[Saved data entries]
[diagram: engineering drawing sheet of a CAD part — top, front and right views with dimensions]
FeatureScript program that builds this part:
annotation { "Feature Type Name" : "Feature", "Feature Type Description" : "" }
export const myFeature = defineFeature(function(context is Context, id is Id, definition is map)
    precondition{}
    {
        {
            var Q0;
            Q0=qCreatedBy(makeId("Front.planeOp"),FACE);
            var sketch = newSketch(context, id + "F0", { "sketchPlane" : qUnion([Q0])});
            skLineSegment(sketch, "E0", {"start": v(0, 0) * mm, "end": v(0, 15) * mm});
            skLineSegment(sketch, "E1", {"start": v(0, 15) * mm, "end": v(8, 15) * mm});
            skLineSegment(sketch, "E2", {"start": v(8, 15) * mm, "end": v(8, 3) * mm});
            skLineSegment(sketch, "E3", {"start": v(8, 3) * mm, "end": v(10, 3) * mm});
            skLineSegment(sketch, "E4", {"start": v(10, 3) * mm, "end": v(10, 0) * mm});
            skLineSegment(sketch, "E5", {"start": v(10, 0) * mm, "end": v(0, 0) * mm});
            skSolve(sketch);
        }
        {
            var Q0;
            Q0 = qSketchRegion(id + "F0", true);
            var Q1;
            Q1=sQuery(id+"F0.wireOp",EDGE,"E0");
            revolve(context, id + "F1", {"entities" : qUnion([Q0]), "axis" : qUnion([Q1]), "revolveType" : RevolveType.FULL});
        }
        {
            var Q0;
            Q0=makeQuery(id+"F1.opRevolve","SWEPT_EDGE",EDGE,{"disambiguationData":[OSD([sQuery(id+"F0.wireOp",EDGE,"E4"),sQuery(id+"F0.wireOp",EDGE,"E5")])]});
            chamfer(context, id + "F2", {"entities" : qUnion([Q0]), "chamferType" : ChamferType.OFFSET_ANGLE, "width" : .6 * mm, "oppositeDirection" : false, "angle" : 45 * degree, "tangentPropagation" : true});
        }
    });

What to produce:
Which lines in the entries above contain the string "qUnion"? Find each one and copy it in full.

Result for this task:
            var sketch = newSketch(context, id + "F0", { "sketchPlane" : qUnion([Q0])});
            revolve(context, id + "F1", {"entities" : qUnion([Q0]), "axis" : qUnion([Q1]), "revolveType" : RevolveType.FULL});
            chamfer(context, id + "F2", {"entities" : qUnion([Q0]), "chamferType" : ChamferType.OFFSET_ANGLE, "width" : .6 * mm, "oppositeDirection" : false, "angle" : 45 * degree, "tangentPropagation" : true});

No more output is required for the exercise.